◆ TRECHO FORNECIDO ◆
>>>
Busca-se, assim, consolidar alternativas energéticas que possam mover a evolução
humana, ainda que, no tempo presente, muitas delas assumam até mesmo a condição
de miragem.
A construção de opções energéticas promissoras – que superem a sociedade do
petróleo enquanto elemento de transformação econômica - não exclui caminhos,
entre os quais, certamente, estão os biocombustíveis. A concentração estratégica
em dadas regiões do planeta das fontes viáveis de exploração de combustíveis
fósseis, em especial as reservas petrolíferas, levou à formação, no mercado
internacional de combustíveis, de poderosos oligopólios que controlam o fluxo de
matérias-primas essenciais porque determinam a dinâmica econômica das nações.
As opções estão na exploração de alternativas de energia renovável, que também
podem ser conjugadas com menor concentração de poder econômico como os
biocombustíveis. Assim, tanto pelo limite finito das reservas de petróleo, bem
como das demais matérias-primas alternativas, quanto pelo poder de mercado dos
oligopólios nacionais e multinacionais, as nações buscam diversificar suas
matrizes energéticas para, com isso, criar alicerces menos dependentes para os
respectivos processos de desenvolvimento nacional.
A experiência brasileira mostra importantes avanços nesse campo, em especial no
domínio das inovações tecnológicas. A partir da metade dos anos 70,
desenvolveu-se em São Paulo o Programa Nacional do Álcool (PROALCOOL), criando
uma base produtiva para a produção de álcool combustível a partir de cana para
indústria. Na safra 2003/04, chegou-se à cifra dos 14 bilhões de litros, sendo
que a exportação de 2,2 bilhões em 2004 pressiona pelo incremento da produção
com impactos na disponibilidade interna.
O avanço foi significativo do ponto de vista tecnológico, inclusive com os
recentes lançamentos de carros que podem usar mais de um tipo de combustível
líquido. Porém, verifica-se um crescimento da frota que usa outra fonte de
energia fóssil (os carros movidos a gás natural), enquanto a frota de carros a
álcool se mantém insignificante.
<<<
◆ MATERIAL DE CONSULTA ◆
>>>
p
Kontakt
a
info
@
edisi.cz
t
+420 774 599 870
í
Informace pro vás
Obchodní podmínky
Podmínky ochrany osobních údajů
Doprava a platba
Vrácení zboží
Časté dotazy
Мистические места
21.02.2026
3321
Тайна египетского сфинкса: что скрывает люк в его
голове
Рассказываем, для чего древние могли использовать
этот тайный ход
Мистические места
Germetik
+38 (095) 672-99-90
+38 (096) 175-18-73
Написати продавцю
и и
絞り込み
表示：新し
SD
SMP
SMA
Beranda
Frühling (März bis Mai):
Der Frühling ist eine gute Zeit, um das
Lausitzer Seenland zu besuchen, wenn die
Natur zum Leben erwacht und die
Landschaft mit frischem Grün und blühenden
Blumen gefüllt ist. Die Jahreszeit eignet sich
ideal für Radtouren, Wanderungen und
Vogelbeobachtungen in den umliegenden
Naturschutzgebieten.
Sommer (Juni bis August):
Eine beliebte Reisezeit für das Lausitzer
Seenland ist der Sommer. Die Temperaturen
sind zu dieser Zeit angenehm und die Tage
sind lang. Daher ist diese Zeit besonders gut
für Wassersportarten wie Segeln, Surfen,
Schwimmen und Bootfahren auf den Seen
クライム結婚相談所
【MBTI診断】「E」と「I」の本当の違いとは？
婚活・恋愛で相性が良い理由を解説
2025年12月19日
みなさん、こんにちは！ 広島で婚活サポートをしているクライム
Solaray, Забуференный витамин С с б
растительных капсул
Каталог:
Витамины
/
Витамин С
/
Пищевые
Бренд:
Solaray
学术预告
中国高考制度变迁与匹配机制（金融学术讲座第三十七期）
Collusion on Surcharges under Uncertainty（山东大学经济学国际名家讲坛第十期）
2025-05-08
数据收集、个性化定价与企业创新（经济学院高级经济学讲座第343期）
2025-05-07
<<<
Transcreva do trecho sobre biocombustíveis, acima, tudo o que vai desde "Busca-se, assim, consolidar" até "econômica das nações.", sem alterar nada.

◆ RESPOSTA ◆
Busca-se, assim, consolidar alternativas energéticas que possam mover a evolução
humana, ainda que, no tempo presente, muitas delas assumam até mesmo a condição
de miragem.
A construção de opções energéticas promissoras – que superem a sociedade do
petróleo enquanto elemento de transformação econômica - não exclui caminhos,
entre os quais, certamente, estão os biocombustíveis. A concentração estratégica
em dadas regiões do planeta das fontes viáveis de exploração de combustíveis
fósseis, em especial as reservas petrolíferas, levou à formação, no mercado
internacional de combustíveis, de poderosos oligopólios que controlam o fluxo de
matérias-primas essenciais porque determinam a dinâmica econômica das nações.